(Stored items)
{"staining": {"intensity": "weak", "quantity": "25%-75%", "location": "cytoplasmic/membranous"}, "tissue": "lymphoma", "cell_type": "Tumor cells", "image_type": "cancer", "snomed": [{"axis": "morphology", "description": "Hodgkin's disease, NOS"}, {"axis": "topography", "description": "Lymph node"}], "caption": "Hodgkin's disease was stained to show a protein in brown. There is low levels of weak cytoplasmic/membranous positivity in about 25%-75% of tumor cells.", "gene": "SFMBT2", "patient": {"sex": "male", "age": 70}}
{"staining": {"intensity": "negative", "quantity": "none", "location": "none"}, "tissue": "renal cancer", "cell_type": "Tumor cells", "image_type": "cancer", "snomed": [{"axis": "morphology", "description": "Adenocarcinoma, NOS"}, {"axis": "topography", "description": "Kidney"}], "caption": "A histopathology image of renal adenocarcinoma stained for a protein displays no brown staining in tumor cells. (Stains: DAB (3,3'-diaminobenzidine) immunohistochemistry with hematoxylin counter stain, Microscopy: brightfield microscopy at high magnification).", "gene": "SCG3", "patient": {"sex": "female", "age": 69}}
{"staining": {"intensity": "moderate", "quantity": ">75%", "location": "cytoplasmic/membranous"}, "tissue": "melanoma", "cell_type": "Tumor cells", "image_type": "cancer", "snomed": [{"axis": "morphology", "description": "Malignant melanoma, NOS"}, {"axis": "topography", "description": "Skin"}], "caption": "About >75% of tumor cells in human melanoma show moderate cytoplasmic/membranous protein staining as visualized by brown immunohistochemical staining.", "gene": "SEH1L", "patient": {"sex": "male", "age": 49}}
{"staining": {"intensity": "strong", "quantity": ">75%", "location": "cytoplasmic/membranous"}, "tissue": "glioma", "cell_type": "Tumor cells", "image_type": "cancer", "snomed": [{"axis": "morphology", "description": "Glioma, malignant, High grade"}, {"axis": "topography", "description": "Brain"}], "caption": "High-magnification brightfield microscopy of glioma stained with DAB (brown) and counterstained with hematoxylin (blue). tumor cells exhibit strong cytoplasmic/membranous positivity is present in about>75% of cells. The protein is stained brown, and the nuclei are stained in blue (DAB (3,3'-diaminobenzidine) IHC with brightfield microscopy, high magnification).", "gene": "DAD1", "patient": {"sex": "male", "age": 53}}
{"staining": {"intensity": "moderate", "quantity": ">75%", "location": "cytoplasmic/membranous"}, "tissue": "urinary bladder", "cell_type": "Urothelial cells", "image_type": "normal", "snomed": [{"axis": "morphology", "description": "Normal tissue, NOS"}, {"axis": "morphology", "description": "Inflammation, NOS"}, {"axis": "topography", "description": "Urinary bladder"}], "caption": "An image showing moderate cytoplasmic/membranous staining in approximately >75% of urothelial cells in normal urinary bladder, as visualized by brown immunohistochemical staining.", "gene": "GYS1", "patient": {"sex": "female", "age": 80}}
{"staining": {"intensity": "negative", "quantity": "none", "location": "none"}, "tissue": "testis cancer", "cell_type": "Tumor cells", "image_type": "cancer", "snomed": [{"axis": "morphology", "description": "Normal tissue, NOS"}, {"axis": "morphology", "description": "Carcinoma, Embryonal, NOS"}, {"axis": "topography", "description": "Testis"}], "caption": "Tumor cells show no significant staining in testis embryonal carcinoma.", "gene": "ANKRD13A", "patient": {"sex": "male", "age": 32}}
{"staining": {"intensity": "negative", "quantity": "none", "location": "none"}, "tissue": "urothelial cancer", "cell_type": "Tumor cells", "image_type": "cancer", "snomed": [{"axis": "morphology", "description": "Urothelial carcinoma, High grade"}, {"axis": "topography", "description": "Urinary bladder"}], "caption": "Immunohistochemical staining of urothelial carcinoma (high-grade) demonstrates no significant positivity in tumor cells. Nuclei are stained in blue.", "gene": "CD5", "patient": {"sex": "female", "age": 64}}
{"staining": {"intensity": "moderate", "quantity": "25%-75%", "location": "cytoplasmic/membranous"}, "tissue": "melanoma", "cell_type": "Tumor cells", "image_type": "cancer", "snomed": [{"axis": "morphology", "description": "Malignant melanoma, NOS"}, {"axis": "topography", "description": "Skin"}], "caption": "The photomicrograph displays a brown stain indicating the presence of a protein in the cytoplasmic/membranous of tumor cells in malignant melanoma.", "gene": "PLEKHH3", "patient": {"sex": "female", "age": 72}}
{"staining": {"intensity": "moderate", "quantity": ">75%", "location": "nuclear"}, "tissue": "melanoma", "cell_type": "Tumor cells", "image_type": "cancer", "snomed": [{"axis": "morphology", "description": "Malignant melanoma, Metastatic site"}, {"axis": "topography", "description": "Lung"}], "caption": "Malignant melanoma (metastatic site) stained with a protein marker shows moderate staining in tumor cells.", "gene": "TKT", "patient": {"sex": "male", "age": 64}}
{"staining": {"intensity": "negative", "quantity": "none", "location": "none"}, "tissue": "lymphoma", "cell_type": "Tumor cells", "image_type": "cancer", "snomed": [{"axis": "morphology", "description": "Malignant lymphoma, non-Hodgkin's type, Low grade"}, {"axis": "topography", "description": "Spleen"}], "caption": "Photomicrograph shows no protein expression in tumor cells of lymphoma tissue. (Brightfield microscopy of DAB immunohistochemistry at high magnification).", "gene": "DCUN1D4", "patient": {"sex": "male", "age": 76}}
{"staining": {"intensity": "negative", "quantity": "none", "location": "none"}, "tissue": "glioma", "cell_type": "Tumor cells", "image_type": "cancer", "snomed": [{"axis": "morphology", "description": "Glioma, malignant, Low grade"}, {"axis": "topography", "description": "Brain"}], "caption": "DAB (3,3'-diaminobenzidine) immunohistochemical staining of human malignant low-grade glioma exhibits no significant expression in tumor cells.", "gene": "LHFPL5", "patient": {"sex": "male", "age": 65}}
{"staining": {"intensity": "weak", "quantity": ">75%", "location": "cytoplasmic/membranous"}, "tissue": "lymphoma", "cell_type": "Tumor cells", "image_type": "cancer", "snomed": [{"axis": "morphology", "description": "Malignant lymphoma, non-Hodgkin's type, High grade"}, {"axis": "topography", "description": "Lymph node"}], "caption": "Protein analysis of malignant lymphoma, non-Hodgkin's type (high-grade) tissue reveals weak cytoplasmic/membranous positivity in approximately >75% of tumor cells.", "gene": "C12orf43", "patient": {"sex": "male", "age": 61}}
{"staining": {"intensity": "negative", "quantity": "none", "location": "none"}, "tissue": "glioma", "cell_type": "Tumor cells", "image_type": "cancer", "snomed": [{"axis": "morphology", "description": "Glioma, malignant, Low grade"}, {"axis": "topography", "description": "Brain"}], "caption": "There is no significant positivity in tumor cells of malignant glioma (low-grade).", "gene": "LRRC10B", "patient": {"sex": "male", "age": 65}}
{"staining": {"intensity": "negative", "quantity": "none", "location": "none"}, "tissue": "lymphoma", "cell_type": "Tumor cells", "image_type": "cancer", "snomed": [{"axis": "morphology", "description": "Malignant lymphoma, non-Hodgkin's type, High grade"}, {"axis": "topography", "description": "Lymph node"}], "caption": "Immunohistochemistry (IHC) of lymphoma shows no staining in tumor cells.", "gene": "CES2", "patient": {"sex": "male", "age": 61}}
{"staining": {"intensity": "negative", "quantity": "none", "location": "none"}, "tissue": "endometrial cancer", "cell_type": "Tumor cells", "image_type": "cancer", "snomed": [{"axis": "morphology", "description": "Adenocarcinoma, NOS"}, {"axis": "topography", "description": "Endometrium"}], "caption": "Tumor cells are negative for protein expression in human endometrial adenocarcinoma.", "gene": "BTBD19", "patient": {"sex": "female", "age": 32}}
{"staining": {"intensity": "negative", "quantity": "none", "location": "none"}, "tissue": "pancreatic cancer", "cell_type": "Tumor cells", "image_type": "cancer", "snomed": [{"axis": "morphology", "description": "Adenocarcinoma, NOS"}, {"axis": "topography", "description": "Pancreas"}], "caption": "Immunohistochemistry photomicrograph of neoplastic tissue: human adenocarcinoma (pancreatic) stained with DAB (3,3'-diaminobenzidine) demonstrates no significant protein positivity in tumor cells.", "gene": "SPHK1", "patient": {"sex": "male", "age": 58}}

= What to do =
Could you quote, exactly as they appear, the line containing "cells are negative" and every line after it to the end of the records above?

= Finished exercise =
{"staining": {"intensity": "negative", "quantity": "none", "location": "none"}, "tissue": "endometrial cancer", "cell_type": "Tumor cells", "image_type": "cancer", "snomed": [{"axis": "morphology", "description": "Adenocarcinoma, NOS"}, {"axis": "topography", "description": "Endometrium"}], "caption": "Tumor cells are negative for protein expression in human endometrial adenocarcinoma.", "gene": "BTBD19", "patient": {"sex": "female", "age": 32}}
{"staining": {"intensity": "negative", "quantity": "none", "location": "none"}, "tissue": "pancreatic cancer", "cell_type": "Tumor cells", "image_type": "cancer", "snomed": [{"axis": "morphology", "description": "Adenocarcinoma, NOS"}, {"axis": "topography", "description": "Pancreas"}], "caption": "Immunohistochemistry photomicrograph of neoplastic tissue: human adenocarcinoma (pancreatic) stained with DAB (3,3'-diaminobenzidine) demonstrates no significant protein positivity in tumor cells.", "gene": "SPHK1", "patient": {"sex": "male", "age": 58}}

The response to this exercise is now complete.